Of course there are very practical reasons for doing this; we need delivery systems to bring these gifts to us, especially when we live in cities and towns, and when we need food and materials not readily available in our area or in season.  Moreover, a lot of what we require now in modern life doesn’t just drop from trees like ripe fruit; it results from human labor and manufacture, like the computer I am writing on. We need human services: teachers, doctors, nurses, technicians, repairmen, and so forth.  And money is useful as a medium of exchange (although not as an end in itself).

I only propose a shift in how we think about our relationship with the Earth.  Like the Native peoples of this land, we can honor the Earth as our Mother, receiving and sharing her gifts with gratitude, instead of viewing them only as a means to make a buck.

Reference

Robin Wall Kimmerer.  Braiding Sweetgrass: Indigenous Wisdom, Scientific Knowledge, and the Teachings of Plants. Milkweed Editions, 2013.

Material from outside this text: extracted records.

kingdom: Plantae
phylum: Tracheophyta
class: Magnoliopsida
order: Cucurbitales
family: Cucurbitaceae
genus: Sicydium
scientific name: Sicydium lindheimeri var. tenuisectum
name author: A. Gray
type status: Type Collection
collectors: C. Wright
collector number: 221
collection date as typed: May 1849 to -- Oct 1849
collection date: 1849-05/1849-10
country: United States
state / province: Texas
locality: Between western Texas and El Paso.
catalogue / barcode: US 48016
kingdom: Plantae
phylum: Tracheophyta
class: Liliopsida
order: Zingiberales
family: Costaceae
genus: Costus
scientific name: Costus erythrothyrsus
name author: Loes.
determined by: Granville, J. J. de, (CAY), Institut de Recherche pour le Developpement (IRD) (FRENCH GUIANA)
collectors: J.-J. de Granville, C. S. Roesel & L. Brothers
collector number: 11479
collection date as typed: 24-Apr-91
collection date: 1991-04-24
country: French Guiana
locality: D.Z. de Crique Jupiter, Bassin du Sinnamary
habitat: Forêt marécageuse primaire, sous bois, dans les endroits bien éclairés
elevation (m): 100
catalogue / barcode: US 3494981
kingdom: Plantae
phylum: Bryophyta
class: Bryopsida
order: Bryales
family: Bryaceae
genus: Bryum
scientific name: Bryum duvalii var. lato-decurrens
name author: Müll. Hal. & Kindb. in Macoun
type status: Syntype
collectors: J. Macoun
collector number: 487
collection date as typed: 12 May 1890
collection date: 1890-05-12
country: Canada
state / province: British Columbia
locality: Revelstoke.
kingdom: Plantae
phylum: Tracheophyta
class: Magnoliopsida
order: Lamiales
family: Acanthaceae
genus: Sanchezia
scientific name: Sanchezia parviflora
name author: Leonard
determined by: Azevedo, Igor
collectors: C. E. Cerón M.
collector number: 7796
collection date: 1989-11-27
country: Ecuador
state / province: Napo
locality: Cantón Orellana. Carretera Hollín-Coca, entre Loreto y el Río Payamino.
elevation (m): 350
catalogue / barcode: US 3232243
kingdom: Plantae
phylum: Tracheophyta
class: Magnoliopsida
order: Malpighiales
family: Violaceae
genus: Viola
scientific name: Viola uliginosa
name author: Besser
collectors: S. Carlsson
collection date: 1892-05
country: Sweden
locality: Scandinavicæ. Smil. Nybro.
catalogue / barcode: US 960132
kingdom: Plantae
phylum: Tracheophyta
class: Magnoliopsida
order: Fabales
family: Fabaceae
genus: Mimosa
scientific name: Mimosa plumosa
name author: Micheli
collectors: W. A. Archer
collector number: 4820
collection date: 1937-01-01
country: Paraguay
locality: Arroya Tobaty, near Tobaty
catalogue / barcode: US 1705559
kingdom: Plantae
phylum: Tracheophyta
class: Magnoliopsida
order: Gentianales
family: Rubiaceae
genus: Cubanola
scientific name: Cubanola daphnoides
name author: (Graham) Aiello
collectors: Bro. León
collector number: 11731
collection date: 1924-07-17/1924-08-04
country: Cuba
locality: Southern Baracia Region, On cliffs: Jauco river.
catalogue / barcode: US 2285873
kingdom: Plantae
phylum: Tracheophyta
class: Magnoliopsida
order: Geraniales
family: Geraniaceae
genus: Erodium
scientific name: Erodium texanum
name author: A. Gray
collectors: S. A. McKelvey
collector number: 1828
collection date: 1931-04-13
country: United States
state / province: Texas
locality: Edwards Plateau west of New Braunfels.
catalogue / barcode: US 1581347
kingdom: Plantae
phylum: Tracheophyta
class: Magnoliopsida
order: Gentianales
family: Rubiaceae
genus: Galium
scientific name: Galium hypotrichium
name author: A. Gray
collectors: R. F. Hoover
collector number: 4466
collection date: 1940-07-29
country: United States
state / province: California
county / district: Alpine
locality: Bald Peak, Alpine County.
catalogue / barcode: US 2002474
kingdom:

Molly Brown, Editor of Deep Times, co-authored Coming Back to Life: The Updated Guide to the Work That Reconnects with Joanna Macy.  Molly brings ecopsychology, the Work That Reconnects, and psychosynthesis to her work phone coaching, teaching on-line courses, writing books and essays, and  presenting talks and workshops. Her six books include Growing Whole: Self-realization for the Great Turning and Lighting a Candle: Collected Reflections on a Spiritual Life. She leads retreats in the Work That Connects with Constance Washburn and other facilitators.  MollyYoungBrown.com.

 

One thought on “A World Full of Gifts

  1. What a beautiful commentary Molly on this passage from Kimmerer: A World Full of Gifts! Thank you for refocusing my heart on the gift of Earth and being alive to share in its bounty with humility and gratitude!